3. Create a ServiceRoleBinding called bind-patient-service-querier which assigns patient-querier role to the cluster.local/ns/default/sa/patient-check-in service account, which represents the Patient Check-In Service.

apiVersion: "rbac.istio.io/v1alpha1"
kind: ServiceRoleBinding
metadata:
  name: bind-patient-service-querier
  namespace: default
spec:
  subjects:
  - user: "cluster.local/ns/default/sa/patient-check-in"
  roleRef:
    kind: ServiceRole
    name: "patient-querier"

4. Lastly we’ll create another ServiceRoleBinding called bind-patient-service-admin which assigns patient-admin role to the cluster.local/ns/default/sa/admin service account, which represents the Admin Service.

apiVersion: "rbac.istio.io/v1alpha1"
kind: ServiceRoleBinding
metadata:
  name: bind-patient-service-admin
  namespace: default
spec:
  subjects:
  - user: "cluster.local/ns/default/sa/admin"
  roleRef:
    kind: ServiceRole
    name: "patient-admin"

As you can see, you can quickly and effectively add Authorization between services in your mesh without any custom development work.

Audit Controls
Keeping audit records of data access is one of the key requirements for HIPAA compliance, as well as a security best practice. With Aspen Mesh, you get a single source of truth with in-depth tracing between all services within the mesh. Traces can be accessed and exported via the ‘Tracing’ tab on the Aspen Mesh Dashboard or API. You may still need to add the corresponding audit logs for specific actions that happen within a service to comply with all of the requirements, but at least you have reduced the amount of engineering effort spent on non-functional but essential tasks.

Data Integrity
Data integrity and confidentiality is arguably one of the most critical requirements of HIPAA. If sensitive data such as medications, blood type or allergies are modified by or leaked to an unauthorized user, it could be detrimental to the patient.
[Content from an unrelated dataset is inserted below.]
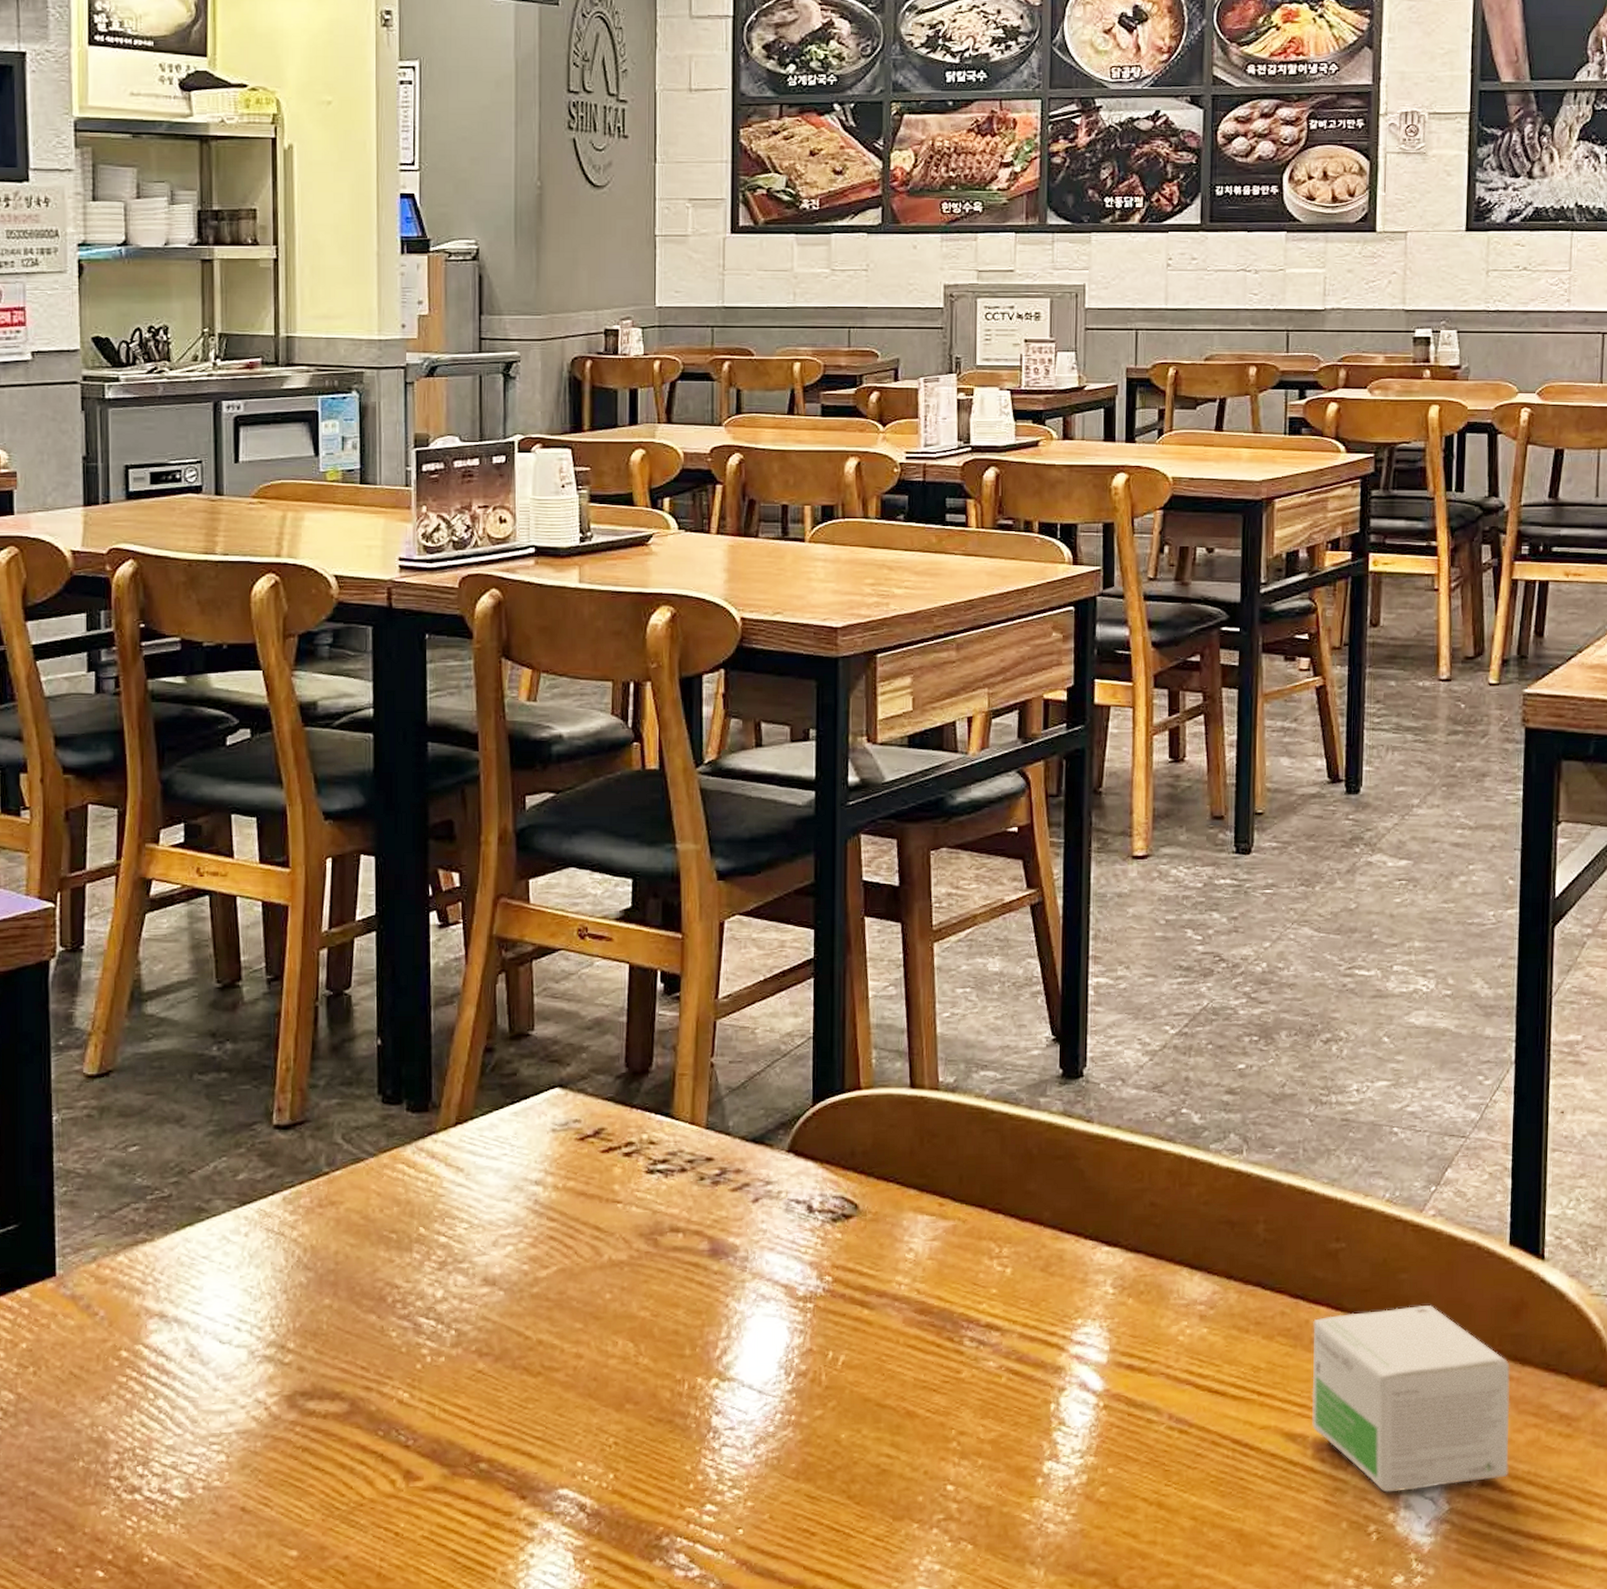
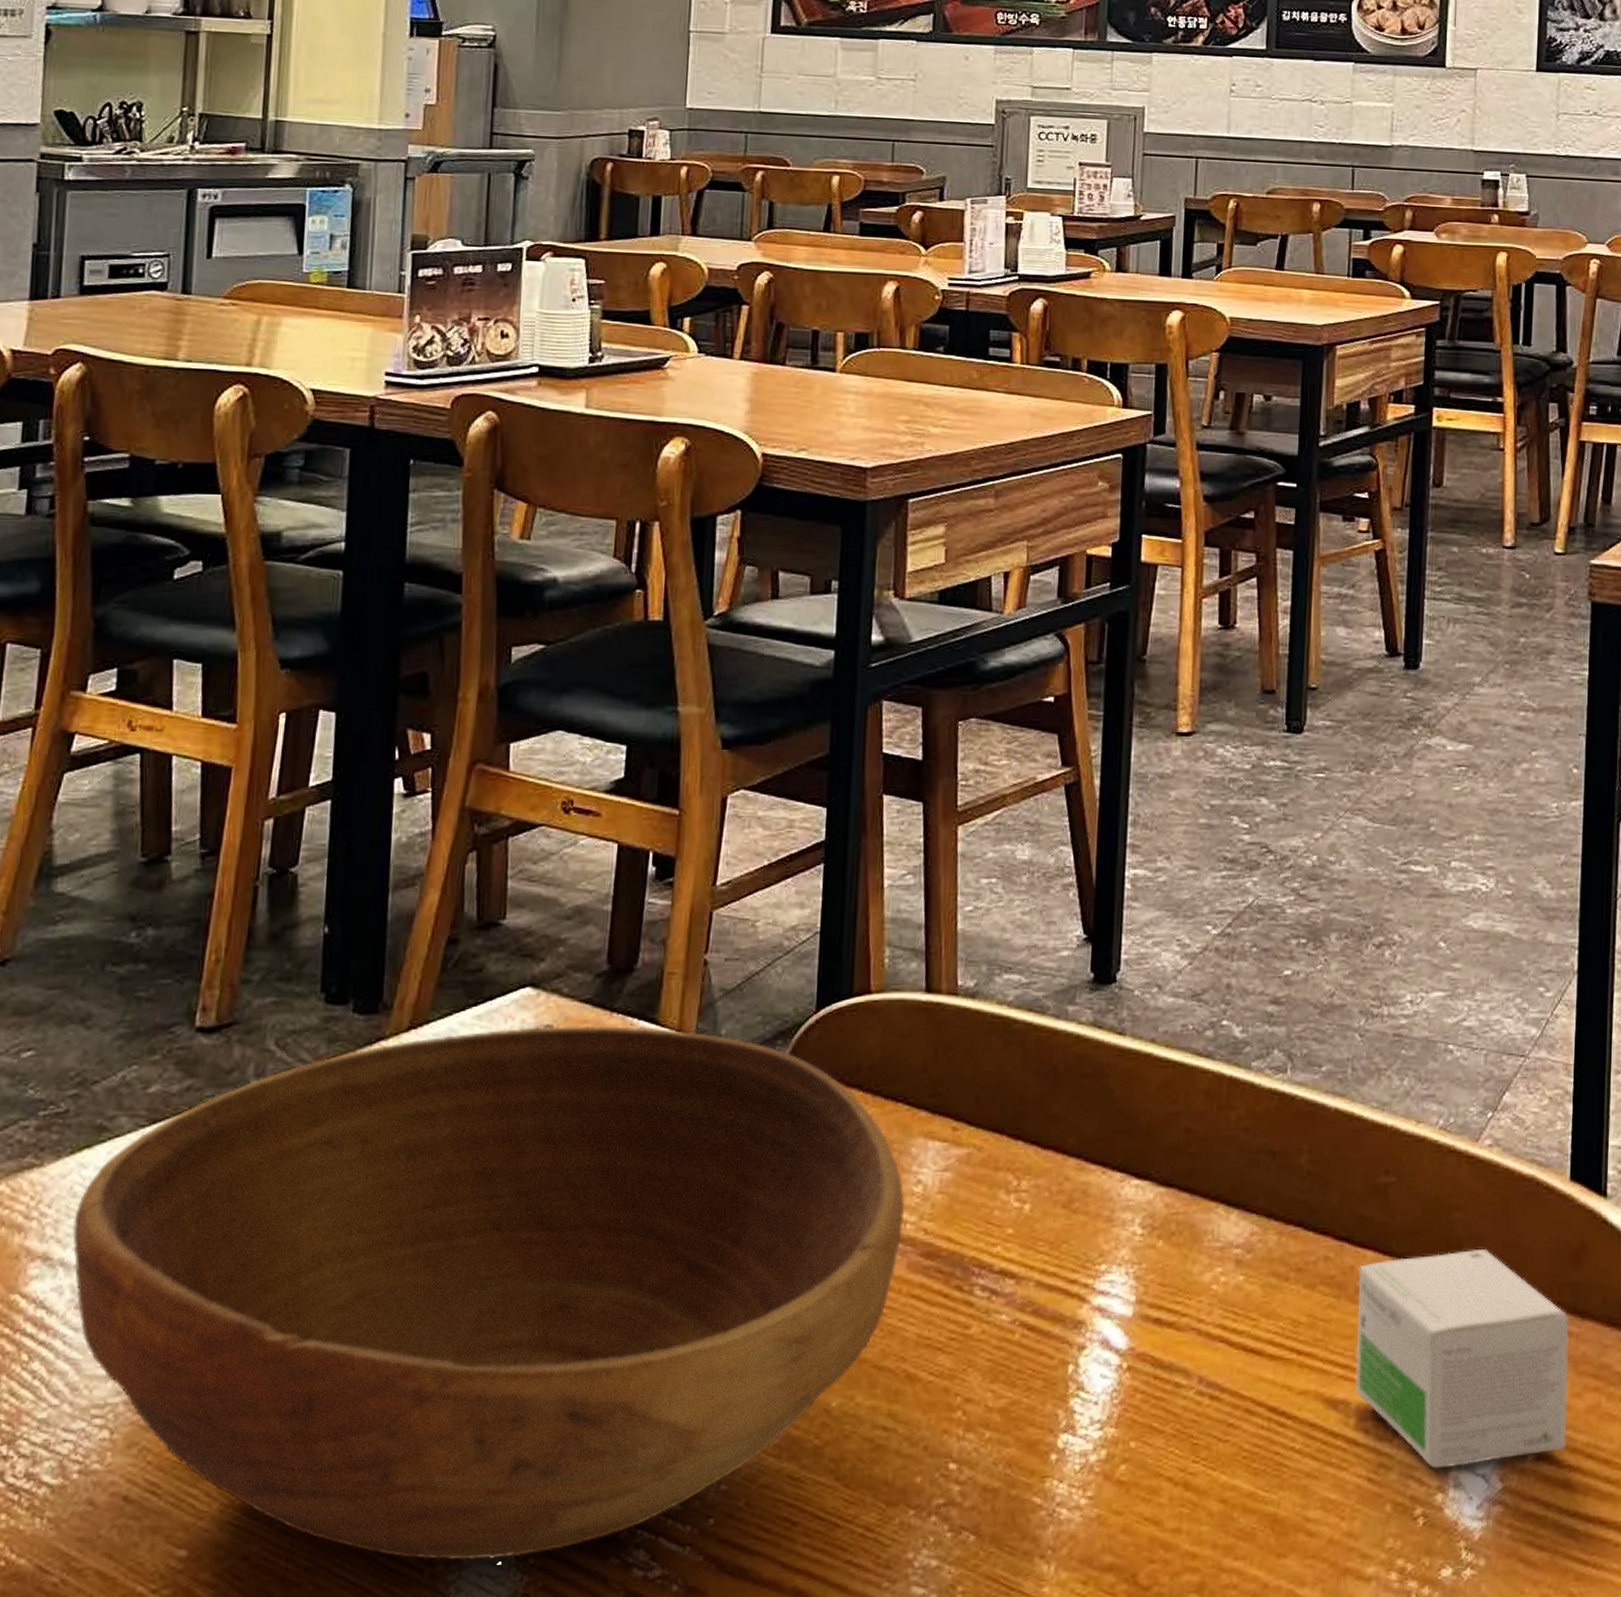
bowl: none [183,1120,899,1561] -> present [72,1026,904,1561]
With Aspen Mesh you can quickly and easily enable transport encryption, service-to-service authentication, authorization and monitoring so you can more easily comply with HIPAA requirements and protect patient data.

Aspen Mesh Makes it Easier to Implement and Scale a Secure HIPAA Compliant Microservice Environment
Building a HIPAA compliant microservice architecture at scale is a serious challenge without the right tools. Having to ensure each service adheres to both organizational and regulatory compliance requirements is not an easy task.  
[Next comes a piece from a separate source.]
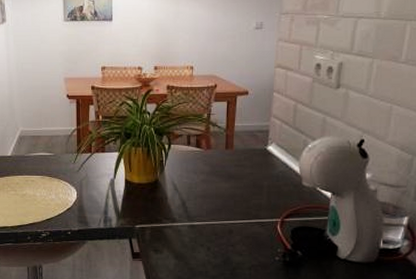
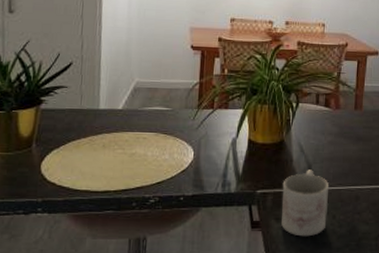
mug: none [159,206,203,266] -> present [281,169,330,237]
Achieving HIPAA compliance involves addressing a number of technical security requirements such as network protection, encryption and key management, identification and authorization of users and auditing access to systems. These are all distinct development efforts that can be hard to achieve individually, but even harder to achieve as a coordinated team. The good news is, with the help of Aspen Mesh, your engineering team can spend less time building and maintaining non-functional yet essential features, and more time building features that provide direct value to your customers.